## Assigned task:
Starting with the line that contains "27: (167, 146)" and stopping after the line that contains "46: (175, 28)", copy the entries below exactly. Include nothing else.

## Provided data:
▬▬▬▬▬▬

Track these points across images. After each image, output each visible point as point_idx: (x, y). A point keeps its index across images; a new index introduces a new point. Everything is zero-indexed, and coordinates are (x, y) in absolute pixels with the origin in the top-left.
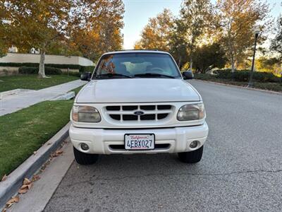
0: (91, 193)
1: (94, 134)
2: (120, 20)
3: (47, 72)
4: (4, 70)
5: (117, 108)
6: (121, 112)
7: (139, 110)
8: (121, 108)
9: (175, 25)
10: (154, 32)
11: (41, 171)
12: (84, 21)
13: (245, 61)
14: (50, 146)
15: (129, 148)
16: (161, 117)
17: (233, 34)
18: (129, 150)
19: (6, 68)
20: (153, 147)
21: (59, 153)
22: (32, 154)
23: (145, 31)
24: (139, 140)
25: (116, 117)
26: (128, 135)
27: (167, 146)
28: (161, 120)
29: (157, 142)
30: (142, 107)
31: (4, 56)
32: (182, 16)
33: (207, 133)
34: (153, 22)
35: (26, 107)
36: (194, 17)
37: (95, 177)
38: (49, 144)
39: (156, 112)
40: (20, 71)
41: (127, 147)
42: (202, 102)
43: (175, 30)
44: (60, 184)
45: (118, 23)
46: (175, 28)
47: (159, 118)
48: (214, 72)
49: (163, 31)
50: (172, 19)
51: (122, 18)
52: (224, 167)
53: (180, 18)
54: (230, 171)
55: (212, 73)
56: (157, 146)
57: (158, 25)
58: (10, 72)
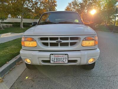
0: (32, 87)
1: (33, 54)
2: (56, 3)
3: (24, 26)
4: (6, 25)
5: (47, 39)
6: (49, 41)
7: (59, 40)
8: (49, 39)
9: (80, 5)
10: (70, 9)
11: (9, 72)
12: (40, 3)
13: (111, 21)
14: (16, 59)
15: (53, 62)
16: (72, 44)
17: (106, 9)
18: (53, 63)
19: (7, 24)
20: (67, 62)
21: (21, 63)
22: (6, 63)
23: (66, 8)
24: (59, 58)
25: (46, 44)
26: (52, 54)
27: (75, 61)
28: (72, 46)
29: (69, 59)
30: (61, 38)
31: (6, 19)
32: (83, 1)
33: (99, 54)
34: (70, 4)
35: (11, 40)
36: (88, 2)
37: (36, 77)
38: (16, 58)
39: (69, 41)
40: (13, 25)
41: (51, 62)
42: (96, 35)
43: (80, 8)
44: (16, 80)
45: (54, 4)
46: (80, 7)
47: (71, 45)
48: (97, 26)
49: (74, 8)
50: (78, 3)
51: (56, 2)
52: (107, 72)
53: (82, 2)
54: (110, 75)
55: (96, 27)
56: (69, 61)
57: (72, 6)
58: (9, 26)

▬▬▬▬▬▬

## Result of the task:
27: (167, 146)
28: (161, 120)
29: (157, 142)
30: (142, 107)
31: (4, 56)
32: (182, 16)
33: (207, 133)
34: (153, 22)
35: (26, 107)
36: (194, 17)
37: (95, 177)
38: (49, 144)
39: (156, 112)
40: (20, 71)
41: (127, 147)
42: (202, 102)
43: (175, 30)
44: (60, 184)
45: (118, 23)
46: (175, 28)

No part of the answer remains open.